Are British Shoppers Relaxing Into A Crisis?

Photo: MATTHEW CHATTLE/REX/SHUTTERSTOCK

Conventional wisdom in the world of retail says that when political or economic conditions are uncertain, takings are low. Consumers lose confidence in the market when they don’t know if they’re about to experience a change in government, and so they tend to stop spending on non-essential items until the election they’re facing is over and done. When there’s talk that a spike in the interest rates applicable to the average credit card, loan, or mortgage are about to increase, people usually hold on to their money until they can spend it with confidence.

In the United Kingdom, political and economic conditions have been uncertain for more than three years. The value of the pound has risen and fallen several times during that period as the probability of leaving the European Union without a new trade arrangement came closer or moved further away, and there have been no less than three Prime Ministers since the referendum on membership of the European Union was called. Now, the country is a month away from a third General Election in four years.

Photo: SHUTTERSTOCK

If the combination of Brexit hanging over the country's head and the furor of an election weren't enough to contend with, there isn't even much certainty about what the result of the election might look like. A pound spent betting on the outcome of the election would be no safer than a pound spent betting on website like Late Casino. For a lot of people in the country, the odds of a mobile slots game delivering a result they might be happy with are greater than the odds of the election doing the same thing. Furthermore, one might even look to sports betting such as what sportsbettingday.com offers at the moment.

When you take into account all of the above, you would expect that if the normal rules were applied, the picture for retail in the UK in the run-up to Christmas - traditionally the biggest time of year - would be a gloomy one. The headline news coming out of the country certainly seems to confirm that. Mothercare, a mother-and-child store which has traded for decades and once had a strong high street presence across the country, has just collapsed. Operations have ceased immediately, and nearly three thousand retail jobs have been lost.

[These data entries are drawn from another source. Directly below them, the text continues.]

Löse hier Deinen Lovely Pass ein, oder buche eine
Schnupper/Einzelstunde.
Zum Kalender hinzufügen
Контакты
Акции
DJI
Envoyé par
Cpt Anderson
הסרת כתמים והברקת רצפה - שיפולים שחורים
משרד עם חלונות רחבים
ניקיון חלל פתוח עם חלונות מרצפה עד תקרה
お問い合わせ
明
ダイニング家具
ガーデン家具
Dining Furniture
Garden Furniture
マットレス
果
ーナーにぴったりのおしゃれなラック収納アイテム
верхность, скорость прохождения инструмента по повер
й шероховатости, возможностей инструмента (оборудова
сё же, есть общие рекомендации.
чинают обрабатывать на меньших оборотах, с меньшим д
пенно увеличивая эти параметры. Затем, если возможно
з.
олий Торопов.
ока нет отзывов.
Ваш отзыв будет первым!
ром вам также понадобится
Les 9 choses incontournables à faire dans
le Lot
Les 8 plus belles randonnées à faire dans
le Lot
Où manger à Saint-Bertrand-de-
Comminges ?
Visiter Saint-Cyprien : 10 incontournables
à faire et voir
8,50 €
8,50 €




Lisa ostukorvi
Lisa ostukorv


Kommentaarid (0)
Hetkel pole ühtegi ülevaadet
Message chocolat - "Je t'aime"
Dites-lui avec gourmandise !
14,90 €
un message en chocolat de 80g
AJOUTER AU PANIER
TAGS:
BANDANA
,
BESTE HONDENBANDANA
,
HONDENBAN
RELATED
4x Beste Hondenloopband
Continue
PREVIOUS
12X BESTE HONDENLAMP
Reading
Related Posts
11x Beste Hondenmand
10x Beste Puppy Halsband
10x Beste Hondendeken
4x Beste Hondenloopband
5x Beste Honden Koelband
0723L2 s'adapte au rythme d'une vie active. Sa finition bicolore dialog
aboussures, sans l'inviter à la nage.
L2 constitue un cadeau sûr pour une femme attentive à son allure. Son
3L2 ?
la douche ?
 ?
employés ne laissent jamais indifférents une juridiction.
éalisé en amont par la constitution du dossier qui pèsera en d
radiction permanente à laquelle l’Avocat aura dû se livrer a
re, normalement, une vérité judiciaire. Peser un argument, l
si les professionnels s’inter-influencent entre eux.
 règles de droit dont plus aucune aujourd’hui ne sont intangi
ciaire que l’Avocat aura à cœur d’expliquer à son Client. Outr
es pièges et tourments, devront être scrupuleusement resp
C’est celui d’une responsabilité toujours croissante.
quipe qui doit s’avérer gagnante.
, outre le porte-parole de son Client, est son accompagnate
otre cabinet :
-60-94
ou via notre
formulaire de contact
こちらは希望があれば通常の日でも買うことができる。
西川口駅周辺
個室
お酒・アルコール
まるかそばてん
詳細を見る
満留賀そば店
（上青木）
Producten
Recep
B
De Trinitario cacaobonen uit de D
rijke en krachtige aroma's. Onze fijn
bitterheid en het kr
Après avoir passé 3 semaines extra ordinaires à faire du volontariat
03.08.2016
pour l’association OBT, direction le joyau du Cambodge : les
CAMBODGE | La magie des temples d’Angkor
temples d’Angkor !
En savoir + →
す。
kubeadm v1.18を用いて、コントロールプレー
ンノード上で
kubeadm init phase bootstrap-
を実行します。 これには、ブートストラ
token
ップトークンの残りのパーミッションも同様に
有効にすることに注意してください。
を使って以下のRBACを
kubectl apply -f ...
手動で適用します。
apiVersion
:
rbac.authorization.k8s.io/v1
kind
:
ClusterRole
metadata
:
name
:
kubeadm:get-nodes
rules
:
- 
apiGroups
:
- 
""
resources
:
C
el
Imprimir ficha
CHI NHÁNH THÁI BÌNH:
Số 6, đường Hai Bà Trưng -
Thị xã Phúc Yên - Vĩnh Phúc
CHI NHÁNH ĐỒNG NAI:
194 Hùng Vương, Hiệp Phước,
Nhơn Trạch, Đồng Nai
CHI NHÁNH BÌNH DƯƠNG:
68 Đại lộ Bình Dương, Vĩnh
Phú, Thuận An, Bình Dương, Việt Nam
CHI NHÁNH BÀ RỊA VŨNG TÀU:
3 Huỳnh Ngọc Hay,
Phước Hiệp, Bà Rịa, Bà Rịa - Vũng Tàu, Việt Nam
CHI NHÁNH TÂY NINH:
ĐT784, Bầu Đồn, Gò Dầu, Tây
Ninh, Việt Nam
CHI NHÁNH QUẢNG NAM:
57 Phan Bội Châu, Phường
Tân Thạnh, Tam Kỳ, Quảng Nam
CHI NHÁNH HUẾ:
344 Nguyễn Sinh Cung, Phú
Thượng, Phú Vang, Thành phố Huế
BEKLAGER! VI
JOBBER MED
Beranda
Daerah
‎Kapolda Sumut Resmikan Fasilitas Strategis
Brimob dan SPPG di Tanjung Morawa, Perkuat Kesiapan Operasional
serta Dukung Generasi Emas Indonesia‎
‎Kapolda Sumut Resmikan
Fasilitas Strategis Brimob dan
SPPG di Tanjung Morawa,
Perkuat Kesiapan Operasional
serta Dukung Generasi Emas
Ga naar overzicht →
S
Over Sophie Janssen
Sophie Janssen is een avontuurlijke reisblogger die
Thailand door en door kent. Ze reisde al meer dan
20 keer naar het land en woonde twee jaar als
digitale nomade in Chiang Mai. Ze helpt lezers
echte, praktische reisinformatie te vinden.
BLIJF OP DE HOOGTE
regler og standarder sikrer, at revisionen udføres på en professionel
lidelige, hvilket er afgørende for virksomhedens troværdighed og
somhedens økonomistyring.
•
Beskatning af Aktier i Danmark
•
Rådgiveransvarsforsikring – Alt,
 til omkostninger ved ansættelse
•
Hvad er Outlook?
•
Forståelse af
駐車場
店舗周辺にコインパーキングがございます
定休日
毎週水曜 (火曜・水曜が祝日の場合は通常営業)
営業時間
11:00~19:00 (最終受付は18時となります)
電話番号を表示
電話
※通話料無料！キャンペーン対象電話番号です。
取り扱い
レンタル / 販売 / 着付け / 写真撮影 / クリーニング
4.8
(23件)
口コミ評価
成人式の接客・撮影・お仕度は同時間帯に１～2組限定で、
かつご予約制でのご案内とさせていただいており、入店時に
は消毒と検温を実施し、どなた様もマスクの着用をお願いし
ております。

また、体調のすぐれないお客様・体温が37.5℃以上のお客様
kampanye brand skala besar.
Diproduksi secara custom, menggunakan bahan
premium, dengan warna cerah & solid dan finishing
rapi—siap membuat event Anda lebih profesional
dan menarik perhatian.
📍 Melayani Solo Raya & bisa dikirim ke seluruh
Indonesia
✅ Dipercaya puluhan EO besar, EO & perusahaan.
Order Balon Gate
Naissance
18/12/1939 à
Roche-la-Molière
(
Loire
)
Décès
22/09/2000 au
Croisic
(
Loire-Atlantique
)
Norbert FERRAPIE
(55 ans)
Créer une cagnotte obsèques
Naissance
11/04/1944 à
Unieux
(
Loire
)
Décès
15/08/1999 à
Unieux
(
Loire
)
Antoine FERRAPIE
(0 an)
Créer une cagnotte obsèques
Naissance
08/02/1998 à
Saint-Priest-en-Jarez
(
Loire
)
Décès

There’s no way to paint that as good news, and it isn’t.

If you look away from the isolated case of Mothercare, though, the picture may be rosier than you'd expect to see. It's sad that Mothercare has gone, but the suspicion among retail experts is in the country is that it was more of a victim of falling behind the times than a victim of poor trading conditions. Several large department stores had replicated what was once Mothercare's USP, and beaten it for price. It had been losing money for a long time and has now bowed to the inevitable. It's not a representative picture of the UK retail situation as a whole.

Almost amazingly, the most recent figures available confirm that British shoppers spent more money in October 2019 than they did during October 2018, despite the fact that the Brexit picture is largely unchanged since that time, and there was no election pending this time last year. Everything we know about retail tells us that the figure should have gone down, but somehow the British High Street has managed to buck the trend.

The rise isn't huge, but it's significant. The total value of all sales is up by 0.6 percent compared to the same month last year, but it's the first rise since April of this year. Perhaps even more significantly, it's considerably higher than the growth figure for the year as a whole, which is a mere 0.1%. It's almost as if British shoppers have greeted the news of the forthcoming election with a decision to go out and spend as much as possible. Some analysts are wondering whether that could be true - Brits are simply weary of holding back and waiting, and having received confirmation of yet another Brexit delay and yet another election, they've decided to resume their original spending habits in the assumption that the crisis will go on forever.

In psychological terms, this is known as ‘relaxing into a crisis.’ It occurs when a crisis situation has been going on for such a protracted length of time that it becomes the new norm, and is no longer responded to in normal crisis terms. People accept the crisis as part of their day to day life, and so they deal with it calmly. Britain has had three years of clashing financial forecasts and rudderless leadership. Based on their sudden decision to increase their spending, its citizens have either started investing in doomsday survival packs, or they’ve given up hope of anything resolving itself in the foreseeable future.

There are a few wrinkles which we should mention before we suggest that this theory could be applied to the global retail picture. The first is that fuel prices have dipped slightly in the UK compared to this time last year, which in theory gives people more money to spend on non-essential items. The second is that within that 0.6% rise, there's a sharp increase in the amount of money being spent on takeaway food, which is up more than 6%. It's possible that Brits are only spending more because they have more to spend, and it's also possible that the retail food industry is the only significant beneficiary of that increase in spending.

Further analysis of the figures is required, and so are November's trading figures. If at the end of this month, there's another rise in spending, we'll be able to talk with more confidence about a definite upturn in the British retail services picture. Should that be the case, we may all have learned something about how shoppers respond to uncertain economic climates. They don't necessarily need a change in the way that retailers approach them; they just need time to adjust to the situation before they begin spending again.